Figure 2. Scatter plots that demonstrate the correlations of normalized read counts of genes given in Table 1 with the normalized read counts of TEs present in their upstream 5-kb regions.

(CPM: counts per million).

Discussion

Repetitive DNA and its regulatory effects on chromatin environment and gene expression have been recognized well since the early years that follow the discovery of chromatin modifications (He et al., 2019; Huda et al., 2009; Martens et al., 2005). Dynamic expression patterns of TEs during distinct stages of human embryonic development (Garcia-Perez, Widmann & Adams, 2016; Grow et al., 2015; Yandim & Karakulah, 2019b), where the whole genome is tightly regulated in a highly orchestrated manner, and the power of TEs to modify gene expression patterns by various routes (Garcia-Perez, Widmann & Adams, 2016), highlight the importance of studying the links of TE expression with proximal gene transcription. TEffectR does not only provide a linear regression model between the expression of TEs and a gene in a given genomic location, but it also presents a platform to make this information traverse through biological contexts such as cancer, treatment, age, etc. The option of adding a desired number of covariates along with TEs that are present in a desired distance interval from a given gene allows one to study the associations between TEs and genes along with multiple factors. Substantial studies suggest that some human gene promoters are derived from TEs (Cohen, Lock & Mager, 2009) and that some TEs could act as distal enhancers (Kunarso et al., 2010). Still, it should be noted that significant associations documented via TEffectR do not necessarily mean that a given TE indeed has an influential effect on the transcription of the proximal gene. Conversely, transcriptional activation of a given gene could also influence the expression of the nearby TE, and the TE might not have an effect on gene expression at all.

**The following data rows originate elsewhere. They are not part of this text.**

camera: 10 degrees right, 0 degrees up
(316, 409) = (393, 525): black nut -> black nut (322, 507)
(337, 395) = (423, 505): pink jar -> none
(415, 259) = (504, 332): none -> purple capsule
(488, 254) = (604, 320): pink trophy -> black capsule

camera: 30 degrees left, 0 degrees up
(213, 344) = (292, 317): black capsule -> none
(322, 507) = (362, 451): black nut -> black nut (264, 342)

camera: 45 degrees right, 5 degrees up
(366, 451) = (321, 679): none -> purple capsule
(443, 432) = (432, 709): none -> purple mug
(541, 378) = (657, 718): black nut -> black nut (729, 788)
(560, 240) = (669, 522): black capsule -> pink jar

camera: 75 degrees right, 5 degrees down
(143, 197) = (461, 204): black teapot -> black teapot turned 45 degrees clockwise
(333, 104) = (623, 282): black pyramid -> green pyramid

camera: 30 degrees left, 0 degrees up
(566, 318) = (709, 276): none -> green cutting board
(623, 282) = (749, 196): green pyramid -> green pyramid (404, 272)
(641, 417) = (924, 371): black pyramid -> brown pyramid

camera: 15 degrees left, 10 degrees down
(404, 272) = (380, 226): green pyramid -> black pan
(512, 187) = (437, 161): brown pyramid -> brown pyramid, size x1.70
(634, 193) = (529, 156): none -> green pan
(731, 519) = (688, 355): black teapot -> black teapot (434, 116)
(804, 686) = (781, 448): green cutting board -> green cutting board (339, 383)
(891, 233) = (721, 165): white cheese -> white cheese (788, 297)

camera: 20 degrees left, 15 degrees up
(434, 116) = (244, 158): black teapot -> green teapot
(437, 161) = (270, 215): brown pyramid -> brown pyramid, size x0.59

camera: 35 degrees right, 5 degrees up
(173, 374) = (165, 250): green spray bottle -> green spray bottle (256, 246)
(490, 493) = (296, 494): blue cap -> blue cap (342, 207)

This is why functional experiments should always be performed to clearly answer crucial biological questions regarding this matter, where TEffectR acts as a useful guideline to point out significant associations.

Conclusion

The highly complex interactions among the regulatory networks of the genome are at the center of attention of many areas of molecular biology, developmental biology and epigenetics. Here, we present TEffectR, an R package, which elaborately dissects the associations between the expressions of genes and the transposable elements nearby them in a unified linear regression model. The inclusion of a desired number of factors as covariates allows a biologist to study such associations in a broader context.

Funding Statement

The authors received no funding for this work.